Frankfurter Allgemeine Zeitung - Rezension
Frankfurter Allgemeine Zeitung | Besprechung von 08.08.2020

In den Gruben

Eine Änderung sticht dem Betrachter bei der um siebzig Seiten erweiterten und nun ins Deutsche übersetztenNeuausgabe von Christopher R. Brownings 1992 erstmals erschienenem Standardwerk sofort ins Auge: das neue Titelbild, auf dem ein Gruppenporträt von Angehörigen des Reserve-Polizeibataillons 101 zu sehen ist. Das Bataillon steht im Mittelpunkt von Brownings Untersuchung, die der Frage nachgeht, wie aus deutschen Polizisten die Massenmörder der "Endlösung" werden konnten.

Auf dem alten Titelbild waren, wie sich später herausstellte, ausschließlich Wehrmachtsangehörige zu sehen. Mit dem Bildwechsel reagieren Verlag und Autor auf den Bedeutungszuwachs der "Visual History" in den letzten drei Jahrzehnten, die Fotografien nicht länger als Illustrationen abtut, sondern als Quellen für die historische Wissenschaft ernst nimmt. Browning reflektiert diese Forschungsentwicklung ausführlich in seinem Nachwort, anhand zahlreicher weiterer Fotografien, die das Polizeibataillon 101 im besetzten Polen zeigen. Zudem diskutiert er neue Erkenntnisse in Bezug auf andere Bataillone der Ordnungspolizei, die Motive der Mörder - allerdings ohne sich mit den Thesen des Soziologen Stefan Kühl aus dessen Studie "Ganz normale Organisationen" auseinanderzusetzen - und die Rolle einiger Luxemburger Polizisten unter den überwiegend deutschen Tätern. Browning referiert ausführlich die Untersuchungen seiner Kollegen, bleibt aber bei seiner schon in der Erstausgabe formulierten Hauptthese, wonach weniger ideologische Motive, sondern vor allem situative Gründe dazu führten, dass "ganz normale Männer" in den Erschießungsgruben im besetzten Osteuropa "funktionierten".

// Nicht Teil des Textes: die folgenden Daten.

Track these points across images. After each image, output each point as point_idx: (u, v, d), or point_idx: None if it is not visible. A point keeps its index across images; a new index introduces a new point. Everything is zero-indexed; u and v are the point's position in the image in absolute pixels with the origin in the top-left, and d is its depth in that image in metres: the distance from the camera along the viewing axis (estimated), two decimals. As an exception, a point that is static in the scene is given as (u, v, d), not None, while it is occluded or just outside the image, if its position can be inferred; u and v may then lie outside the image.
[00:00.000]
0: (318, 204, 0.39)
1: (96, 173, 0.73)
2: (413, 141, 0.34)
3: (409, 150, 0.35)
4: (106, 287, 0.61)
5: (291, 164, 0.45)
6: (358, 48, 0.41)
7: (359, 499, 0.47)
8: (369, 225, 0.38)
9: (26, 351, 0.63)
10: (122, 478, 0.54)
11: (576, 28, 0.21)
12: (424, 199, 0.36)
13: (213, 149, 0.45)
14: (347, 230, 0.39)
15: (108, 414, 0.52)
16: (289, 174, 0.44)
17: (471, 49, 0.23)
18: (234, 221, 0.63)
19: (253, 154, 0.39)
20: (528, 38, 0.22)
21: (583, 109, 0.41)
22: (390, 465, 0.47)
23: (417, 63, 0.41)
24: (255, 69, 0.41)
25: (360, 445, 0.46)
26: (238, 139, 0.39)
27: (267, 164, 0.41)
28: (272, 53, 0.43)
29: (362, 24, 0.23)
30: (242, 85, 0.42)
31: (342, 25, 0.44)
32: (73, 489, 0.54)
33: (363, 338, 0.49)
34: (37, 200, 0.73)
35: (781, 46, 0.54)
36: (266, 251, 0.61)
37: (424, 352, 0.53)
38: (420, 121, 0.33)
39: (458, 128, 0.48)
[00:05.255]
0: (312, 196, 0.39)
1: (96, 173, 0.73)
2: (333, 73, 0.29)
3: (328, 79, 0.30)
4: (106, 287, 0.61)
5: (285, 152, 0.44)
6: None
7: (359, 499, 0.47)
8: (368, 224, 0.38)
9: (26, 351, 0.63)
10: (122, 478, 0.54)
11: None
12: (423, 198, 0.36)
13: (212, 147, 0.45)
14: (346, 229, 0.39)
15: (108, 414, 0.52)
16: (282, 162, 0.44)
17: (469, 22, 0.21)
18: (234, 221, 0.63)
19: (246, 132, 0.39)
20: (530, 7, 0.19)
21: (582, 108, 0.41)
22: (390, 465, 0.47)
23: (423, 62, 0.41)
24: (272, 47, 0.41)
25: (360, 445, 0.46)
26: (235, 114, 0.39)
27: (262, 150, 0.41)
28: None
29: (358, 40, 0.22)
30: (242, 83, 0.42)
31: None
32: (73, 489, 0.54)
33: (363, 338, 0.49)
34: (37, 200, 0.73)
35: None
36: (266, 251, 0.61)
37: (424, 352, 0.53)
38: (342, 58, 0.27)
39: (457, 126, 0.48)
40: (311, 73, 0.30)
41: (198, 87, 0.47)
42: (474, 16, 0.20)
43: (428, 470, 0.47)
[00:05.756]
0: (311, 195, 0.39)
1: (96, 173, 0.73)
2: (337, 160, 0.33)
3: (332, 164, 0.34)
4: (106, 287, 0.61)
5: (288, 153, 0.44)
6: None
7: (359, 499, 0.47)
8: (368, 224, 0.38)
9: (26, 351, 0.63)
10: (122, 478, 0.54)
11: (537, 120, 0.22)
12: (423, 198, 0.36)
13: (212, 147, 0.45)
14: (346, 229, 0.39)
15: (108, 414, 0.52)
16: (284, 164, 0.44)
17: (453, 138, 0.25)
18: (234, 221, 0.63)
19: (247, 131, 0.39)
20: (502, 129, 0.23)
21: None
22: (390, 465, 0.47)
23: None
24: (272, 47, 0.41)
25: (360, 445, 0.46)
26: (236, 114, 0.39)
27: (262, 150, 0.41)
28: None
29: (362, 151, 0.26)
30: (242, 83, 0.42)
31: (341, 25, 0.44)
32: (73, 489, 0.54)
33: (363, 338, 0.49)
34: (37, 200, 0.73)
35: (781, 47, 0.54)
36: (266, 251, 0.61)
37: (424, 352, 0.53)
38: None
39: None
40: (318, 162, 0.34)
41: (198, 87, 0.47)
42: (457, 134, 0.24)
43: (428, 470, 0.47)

Seinerzeit öffnete Browning einer deutschen Öffentlichkeit die Augen dafür, dass es auch möglich war, sich dem Morden zu verweigern: Zwölf von fünfhundert Bataillonsangehörigen traten vor, als der Kommandant es ihnen freistellte, an den Erschießungen nicht teilzunehmen.

RENÉ SCHLOTT.

Christopher Browning: "Ganz normale Männer". Das Reserve-Polizeibataillon 101 und die "Endlösung" in Polen.

Aus dem Englischen von J. P. Krause u. a. Rowohlt Verlag, Reinbek 2020. 416 S., Abb., br., 12,- [Euro].